There is some difficulty in reconciling these provisions. The new code ordinarily uses the word “appeal” to describe a process by which a superior tribunal reviews the proceedings of an inferior one, to determine whether error has been committed. In the justice’s code the same word is applied to a method by which a litigant can by giving a bond procure the immediate vacation of a judgment against him, however rightful its rendition may have been. The first section above quoted seems to contemplate an appeal from a justice’s judgment in the former sense — implying a review of the proceedings and an investigation of their correctness. It declares that such a judgment may be “reversed, vacated or modified by the district court,” the apparent meaning being that the judgment shall be reversed or modified if found to be erroneous. The “appeal” provided in the justice’s code does not afford an opportunity for the reversal or modification of the judgment. The giving of the bond at once and of itself vacates the judgment absolutely, leaving the case to be tried *359as though it had originally been brought in the district court, which has nothing to do with the justice’s judgment.

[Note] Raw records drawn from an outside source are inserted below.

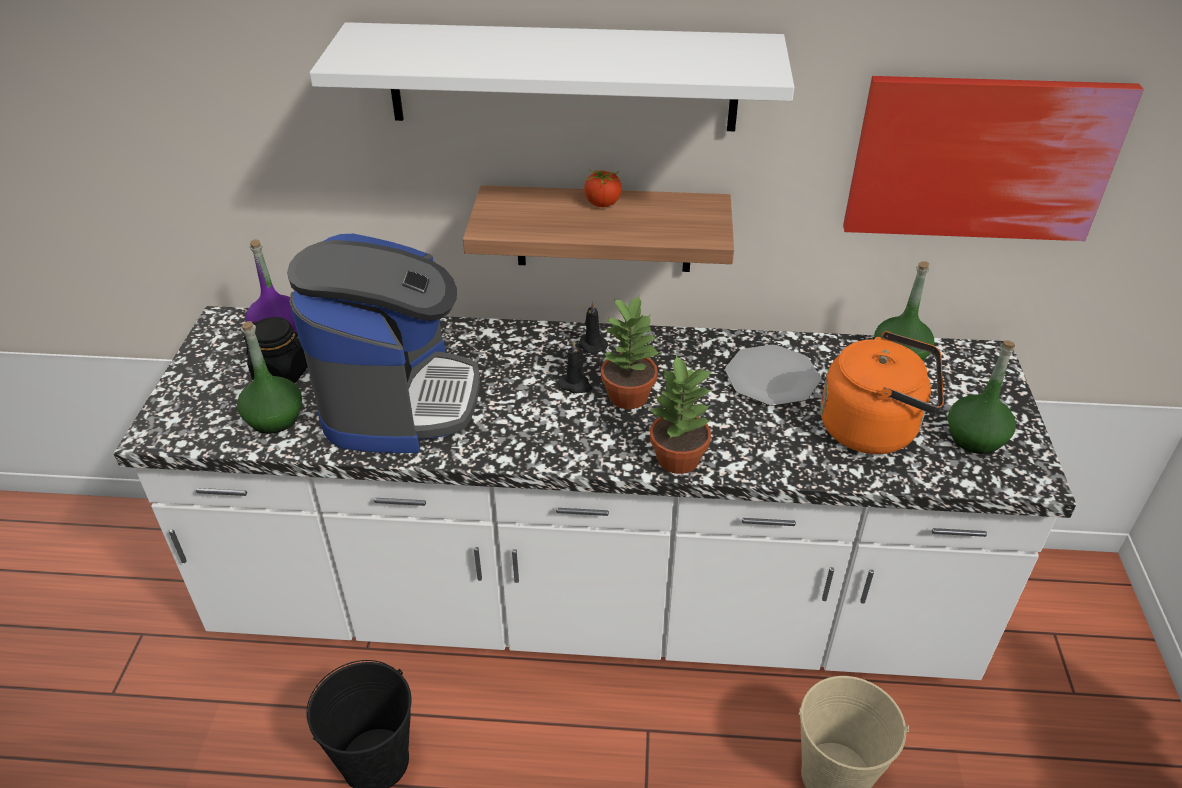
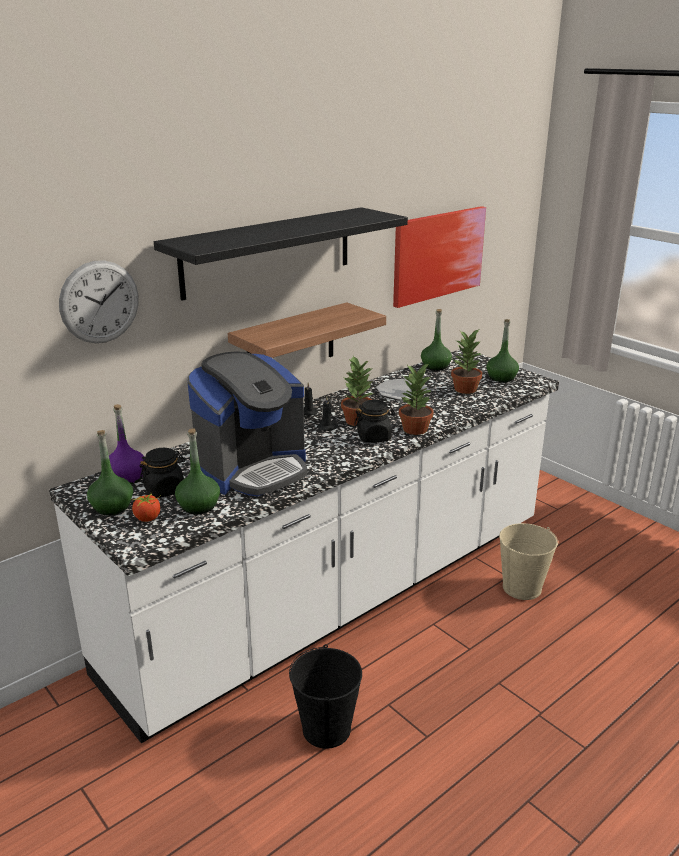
camera: 45 degrees left, 15 degrees down
(212, 365) = (112, 506): none -> green bottle
(264, 93) = (99, 302): none -> wall clock
(398, 400) = (253, 469): coffee machine -> coffee machine turned 90 degrees clockwise
(562, 77) = (268, 252): white shelf -> black shelf
(603, 203) = (301, 320): tomato -> tomato (148, 518)
(604, 437) = (374, 437): none -> black jar
(874, 428) = (466, 389): orange kettle -> potted plant

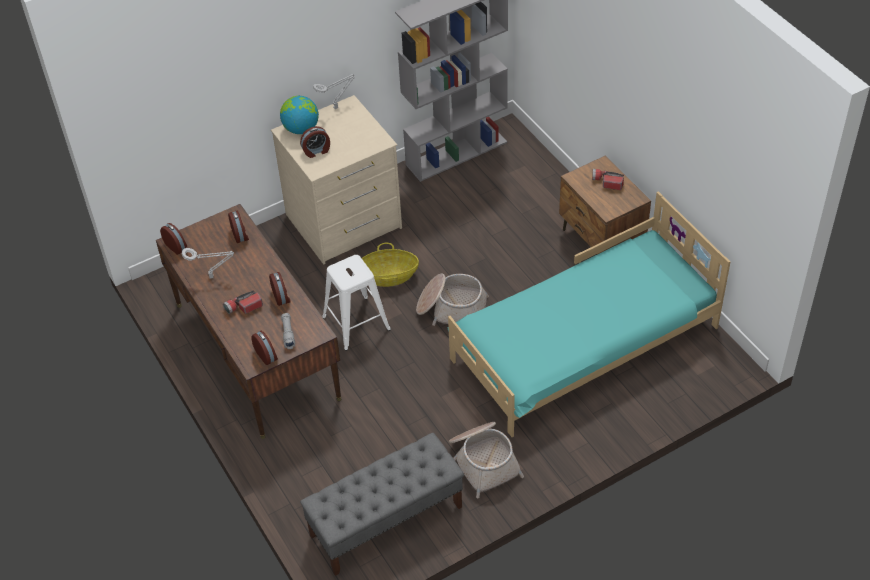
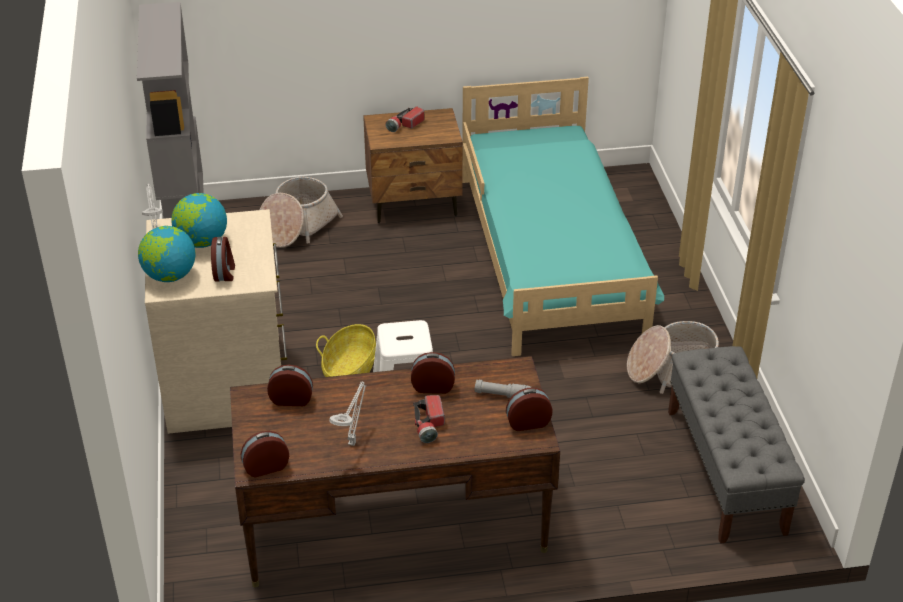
camera: 70 degrees left, 10 degrees down
(343, 128) = (202, 242): none -> globe
(452, 309) = (438, 334): basket -> basket (297, 226)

On the other hand, the language of section 568, that “appeals from judgments of justices of the peace shall be taken in the manner provided” in the justice’s code, strongly suggests that only one method of appeal from the justice’s judgment is contemplated. In that view the portion of section 571 which extends to other courts the procedure for appeals to the supreme court does not apply to judgments rendered in justice court, since that case is one for which special provision is made. This interpretation is strengthened by the fact that no method is provided by which to preserve for review the questions passed upon by a justice of the peace. The procedure of the district court can not be made ,to apply, for want of a stenographer, and the sections of the justice’s code relating to bills of exceptions have been repealed by implication. (Kroenert v. Sawyer, 87 Kan. 374, 124 Pac. 418.) Upon full consideration the court is of the opinion that the sections quoted must be construed not only as eliminating the petition in error of the earlier practice, but also as doing away entirely with the right to have the rulings of a justice of the peace on questions of law reviewed in the district court. The remedy by giving an appeal bond is not a complete substitute for that formerly provided by the petition in error, because it is available only to a litigant who is able to give security in double the amount of the judgment against him, which in at least one city court may be as high as $1000. Moreover, the giving of a bond would in some cases amount to a waiver of the error complained of; for instance, the validity of an attachment of property claimed to be exempt would be rendered immaterial by an undertaking to pay the judgment. It seems impracticable, however, to interpret the statute as affording the relief formerly given by proceedings in error, and if substantial injustice re-*360suits for want of it the remedy must be sought in additional legislation.

The judgment is reversed with directions to dismiss the appeal.